Comparable Operating Margin

29.5%

30.7%

31.4%

28.7%

29.6%

Change (YOY)

(50 bps)

(100 bps)

40 bps

(90 bps)

170 bps

Data source: Coca-Cola. Bps = Basis points.

But as for inflation, Coca-Cola has been largely offsetting that pressure by raising its prices. During the third-quarter conference call, CFO John Murphy predicted Coca-Cola could leverage its scale to "sustain top-line growth with the ongoing inflationary backdrop," even though it was bracing for "another year of elevated inflation on a per-case basis next year."

CEO James Quincey also said Coca-Cola's "consumer elasticities in core categories have continued to hold up well," which suggests it still has plenty of room to leverage brand appeal to raise its prices. Therefore, the strong dollar -- which will likely continue to strengthen as interest rates continue to rise -- represents a more significant headwind to Coca-Cola's near-term margins than inflation, the invasion of Ukraine, or China's COVID lockdowns.

Is Coca-Cola still a great bear market buy?
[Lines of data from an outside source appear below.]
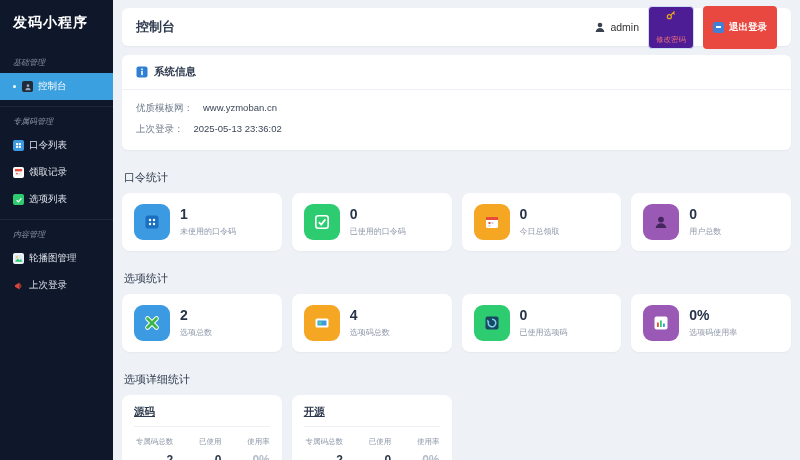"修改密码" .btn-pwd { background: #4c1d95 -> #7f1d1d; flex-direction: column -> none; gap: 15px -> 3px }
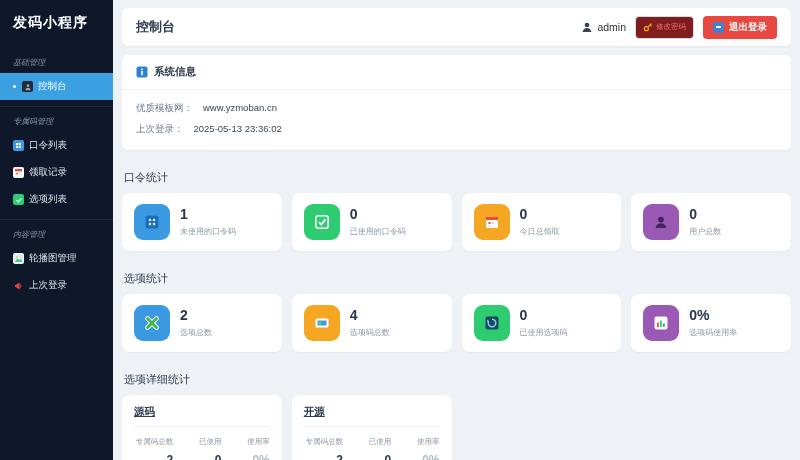"优质模板网：" .info-row .lbl { margin-left: none -> 18px }
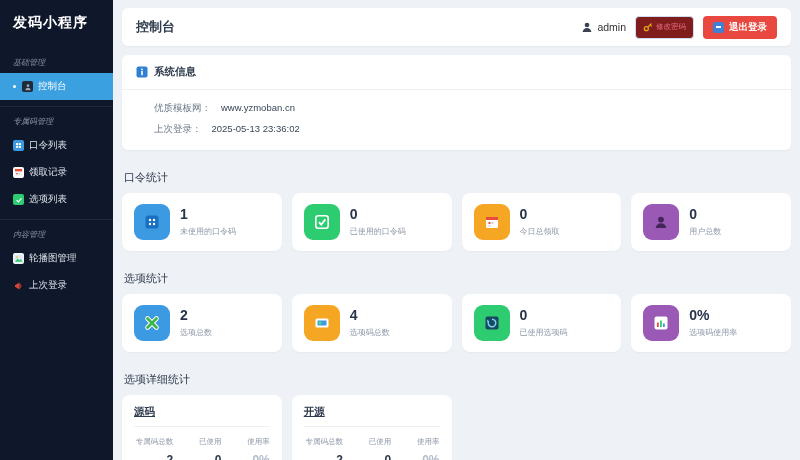"www.yzmoban.cn" .info-row .val { text-decoration: none -> underline }
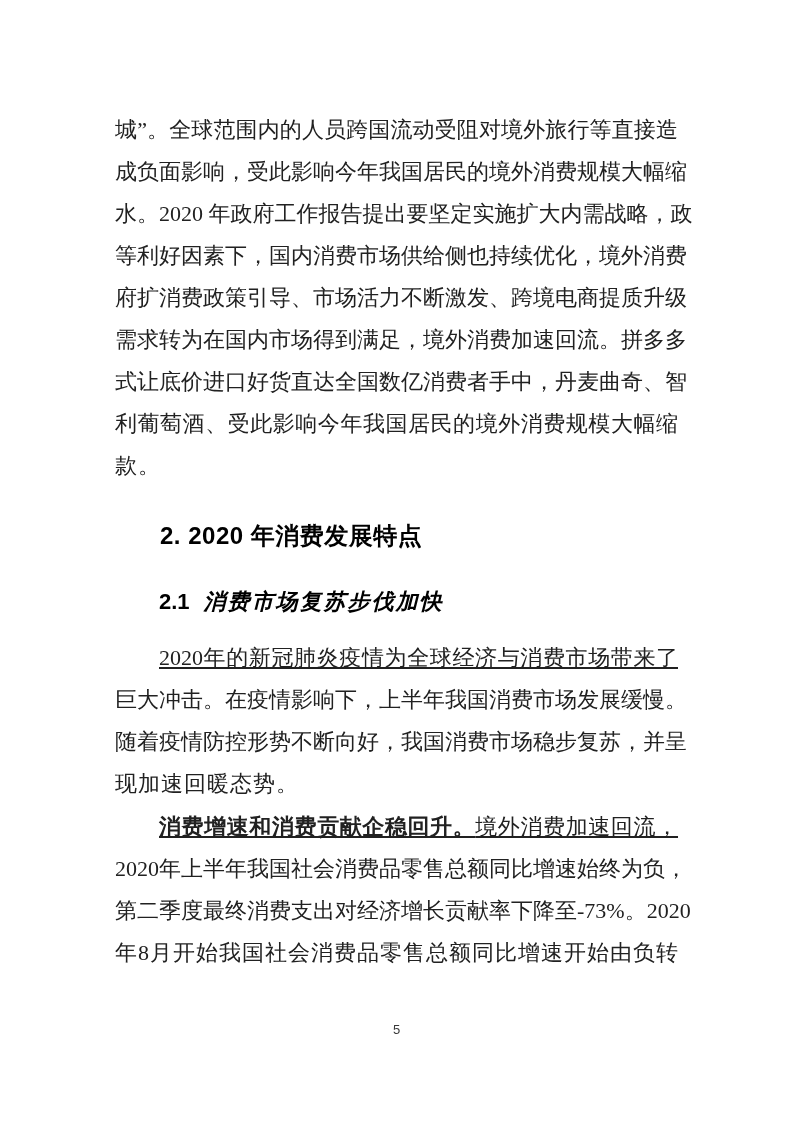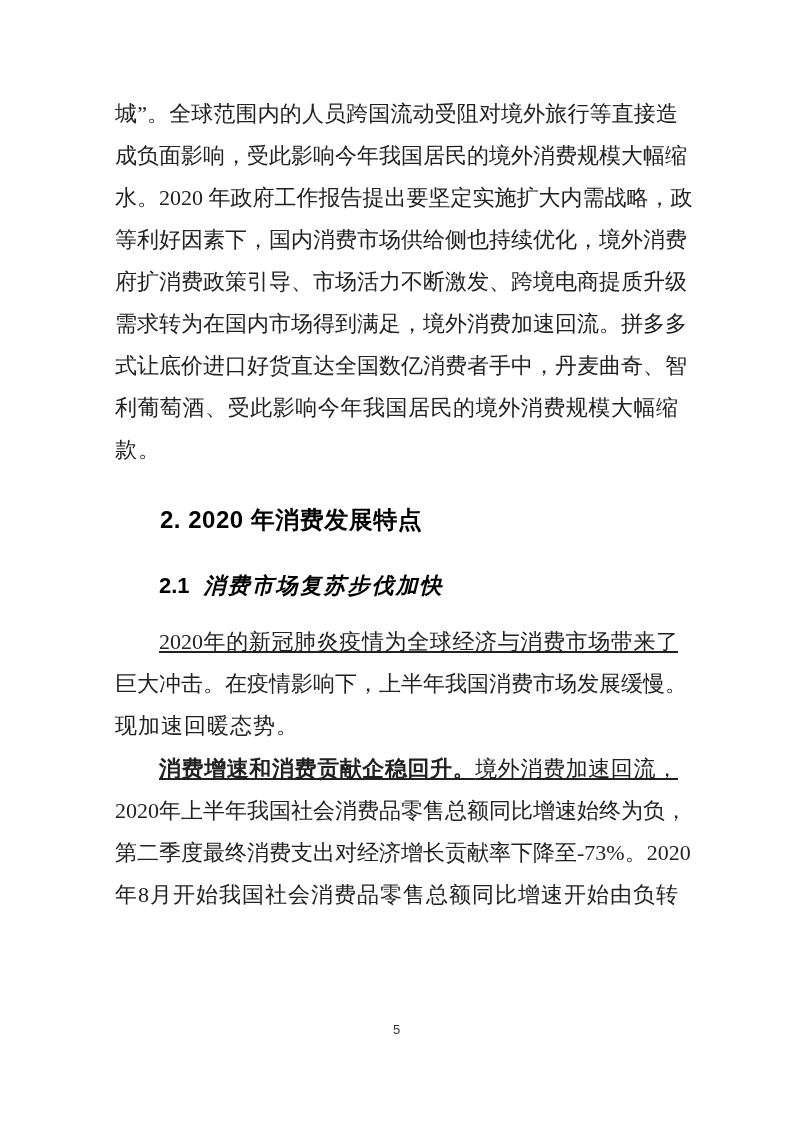"城”。全球范围内的人员跨国流动受阻对境外旅行等直接造" .content { top: 0 -> 16px }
Coca-Cola's stock still looks reasonably valued at 22 times forward earnings, and it pays an attractive forward yield of 3.2%. Its rival PepsiCo (PEP -0.15%), which sells packaged foods along with its drinks, trades at 24 times forward earnings and pays a forward yield of 2.6%.

Coca-Cola might lose its luster if inflation is reined in, interest rates stop rising, and the end of the bear market drives investors toward higher-growth stocks. But until that happens, Coca-Cola should remain an attractive stock to buy for investors who simply want to park their cash in a big blue-chip stock until the macroeconomic situation improves.